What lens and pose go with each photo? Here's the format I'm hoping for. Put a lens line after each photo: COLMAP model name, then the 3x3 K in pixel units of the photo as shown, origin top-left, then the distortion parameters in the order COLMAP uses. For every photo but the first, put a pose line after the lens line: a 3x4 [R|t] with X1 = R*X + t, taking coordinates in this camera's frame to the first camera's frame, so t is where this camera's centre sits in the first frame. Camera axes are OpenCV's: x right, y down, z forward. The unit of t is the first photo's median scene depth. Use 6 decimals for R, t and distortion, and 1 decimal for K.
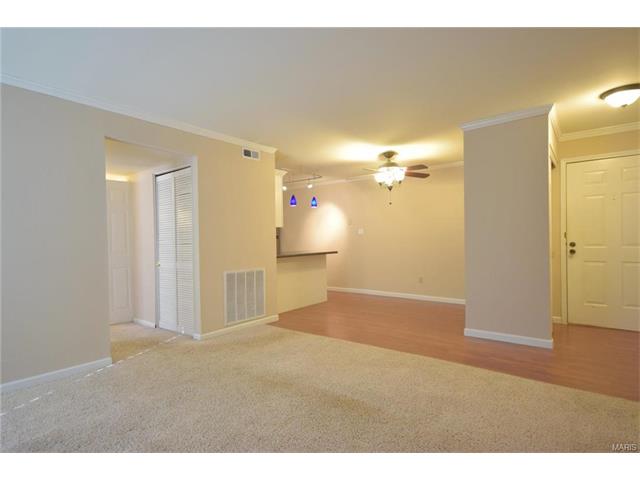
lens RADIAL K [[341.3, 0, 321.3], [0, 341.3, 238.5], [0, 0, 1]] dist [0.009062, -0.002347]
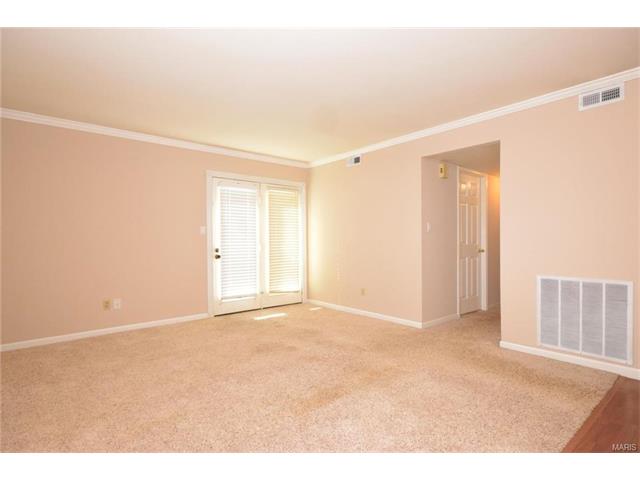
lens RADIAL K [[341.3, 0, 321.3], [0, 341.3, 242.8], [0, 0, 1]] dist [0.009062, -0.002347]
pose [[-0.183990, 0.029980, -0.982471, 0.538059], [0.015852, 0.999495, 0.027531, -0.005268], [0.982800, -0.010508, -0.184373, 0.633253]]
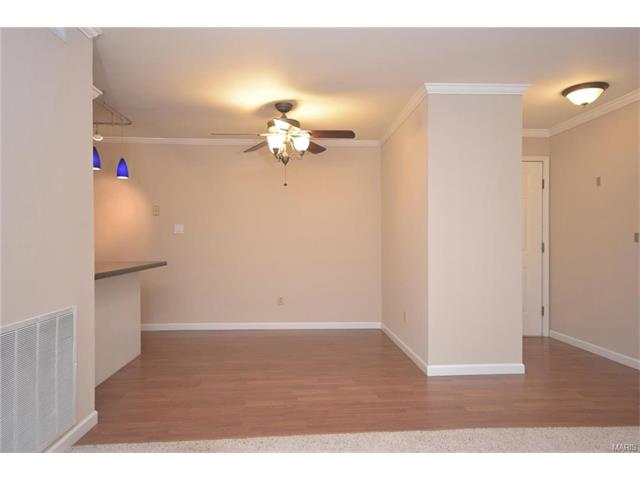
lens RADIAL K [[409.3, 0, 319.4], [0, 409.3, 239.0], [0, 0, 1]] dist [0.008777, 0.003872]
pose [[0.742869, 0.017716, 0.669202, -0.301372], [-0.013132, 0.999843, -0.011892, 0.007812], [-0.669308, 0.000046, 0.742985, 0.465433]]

WHAT THE EXERCISE ASKS | Your answer must be an exact reproduction of all entries, containing no pictures.

RESPONSE TO THE EXERCISE |
What lens and pose go with each photo? Here's the format I'm hoping for. Put a lens line after each photo: COLMAP model name, then the 3x3 K in pixel units of the photo as shown, origin top-left, then the distortion parameters in the order COLMAP uses. For every photo but the first, put a pose line after the lens line: a 3x4 [R|t] with X1 = R*X + t, taking coordinates in this camera's frame to the first camera's frame, so t is where this camera's centre sits in the first frame. Camera axes are OpenCV's: x right, y down, z forward. The unit of t is the first photo's median scene depth. Use 6 decimals for R, t and distortion, and 1 decimal for K.
lens RADIAL K [[341.3, 0, 321.3], [0, 341.3, 238.5], [0, 0, 1]] dist [0.009062, -0.002347]
lens RADIAL K [[341.3, 0, 321.3], [0, 341.3, 242.8], [0, 0, 1]] dist [0.009062, -0.002347]
pose [[-0.183990, 0.029980, -0.982471, 0.538059], [0.015852, 0.999495, 0.027531, -0.005268], [0.982800, -0.010508, -0.184373, 0.633253]]
lens RADIAL K [[409.3, 0, 319.4], [0, 409.3, 239.0], [0, 0, 1]] dist [0.008777, 0.003872]
pose [[0.742869, 0.017716, 0.669202, -0.301372], [-0.013132, 0.999843, -0.011892, 0.007812], [-0.669308, 0.000046, 0.742985, 0.465433]]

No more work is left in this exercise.